■ **WORK TO BE COMPLETED**
Word for word and without images, transcribe all of the records.

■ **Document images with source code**
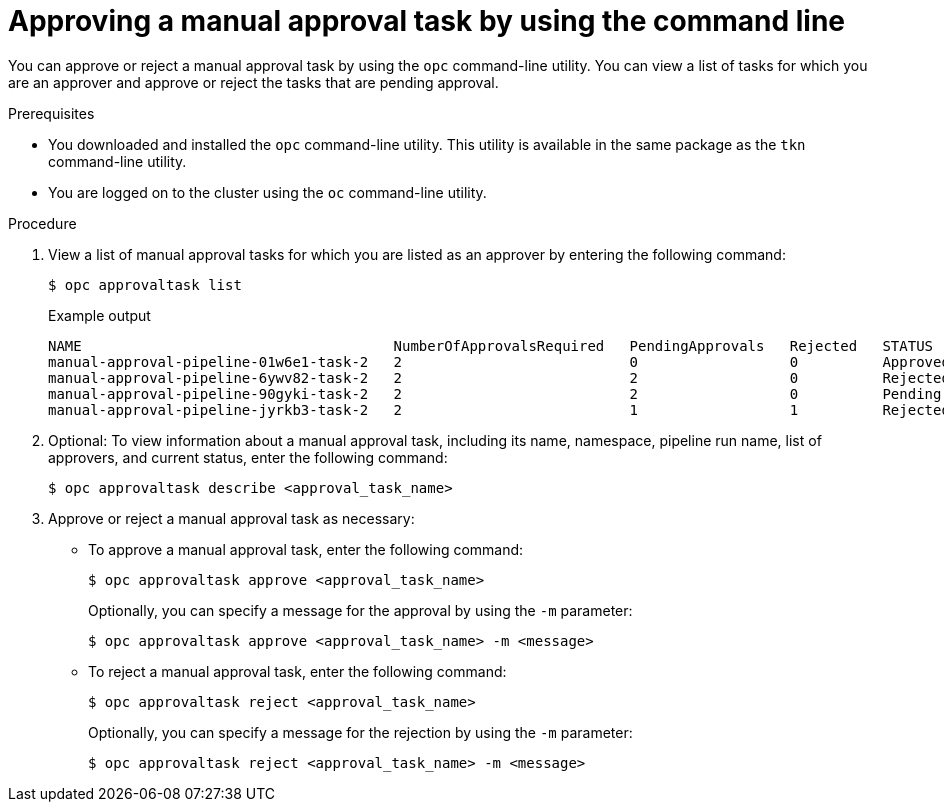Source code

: // This module is included in the following assemblies:
// * create/using-manual-approval.adoc

:_mod-docs-content-type: PROCEDURE
[id="op-approving-task-command-line_{context}"]
= Approving a manual approval task by using the command line

You can approve or reject a manual approval task by using the `opc` command-line utility. You can view a list of tasks for which you are an approver and approve or reject the tasks that are pending approval.

.Prerequisites

* You downloaded and installed the `opc` command-line utility. This utility is available in the same package as the `tkn` command-line utility.
* You are logged on to the cluster using the `oc` command-line utility.

.Procedure

. View a list of manual approval tasks for which you are listed as an approver by entering the following command:
+
[source,terminal]
----
$ opc approvaltask list
----
+
.Example output
[source,terminal]
----
NAME                                     NumberOfApprovalsRequired   PendingApprovals   Rejected   STATUS
manual-approval-pipeline-01w6e1-task-2   2                           0                  0          Approved
manual-approval-pipeline-6ywv82-task-2   2                           2                  0          Rejected
manual-approval-pipeline-90gyki-task-2   2                           2                  0          Pending
manual-approval-pipeline-jyrkb3-task-2   2                           1                  1          Rejected
----

. Optional: To view information about a manual approval task, including its name, namespace, pipeline run name, list of approvers, and current status, enter the following command:
+
[source,terminal]
----
$ opc approvaltask describe <approval_task_name>
----
+
. Approve or reject a manual approval task as necessary:
** To approve a manual approval task, enter the following command:
+
[source,terminal]
----
$ opc approvaltask approve <approval_task_name>
----
+
Optionally, you can specify a message for the approval by using the `-m` parameter:
+
[source,terminal]
----
$ opc approvaltask approve <approval_task_name> -m <message>
----
+
** To reject a manual approval task, enter the following command:
+
[source,terminal]
----
$ opc approvaltask reject <approval_task_name>
----
Optionally, you can specify a message for the rejection by using the `-m` parameter:
+
[source,terminal]
----
$ opc approvaltask reject <approval_task_name> -m <message>
----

■ **SOLUTION FOR THIS EXERCISE**
Source code

: // This module is included in the following assemblies:
// * create/using-manual-approval.adoc

:_mod-docs-content-type: PROCEDURE
[id="op-approving-task-command-line_{context}"]
= Approving a manual approval task by using the command line

You can approve or reject a manual approval task by using the `opc` command-line utility. You can view a list of tasks for which you are an approver and approve or reject the tasks that are pending approval.

.Prerequisites

* You downloaded and installed the `opc` command-line utility. This utility is available in the same package as the `tkn` command-line utility.
* You are logged on to the cluster using the `oc` command-line utility.

.Procedure

. View a list of manual approval tasks for which you are listed as an approver by entering the following command:
+
[source,terminal]
----
$ opc approvaltask list
----
+
.Example output
[source,terminal]
----
NAME                                     NumberOfApprovalsRequired   PendingApprovals   Rejected   STATUS
manual-approval-pipeline-01w6e1-task-2   2                           0                  0          Approved
manual-approval-pipeline-6ywv82-task-2   2                           2                  0          Rejected
manual-approval-pipeline-90gyki-task-2   2                           2                  0          Pending
manual-approval-pipeline-jyrkb3-task-2   2                           1                  1          Rejected
----

. Optional: To view information about a manual approval task, including its name, namespace, pipeline run name, list of approvers, and current status, enter the following command:
+
[source,terminal]
----
$ opc approvaltask describe <approval_task_name>
----
+
. Approve or reject a manual approval task as necessary:
** To approve a manual approval task, enter the following command:
+
[source,terminal]
----
$ opc approvaltask approve <approval_task_name>
----
+
Optionally, you can specify a message for the approval by using the `-m` parameter:
+
[source,terminal]
----
$ opc approvaltask approve <approval_task_name> -m <message>
----
+
** To reject a manual approval task, enter the following command:
+
[source,terminal]
----
$ opc approvaltask reject <approval_task_name>
----
Optionally, you can specify a message for the rejection by using the `-m` parameter:
+
[source,terminal]
----
$ opc approvaltask reject <approval_task_name> -m <message>
----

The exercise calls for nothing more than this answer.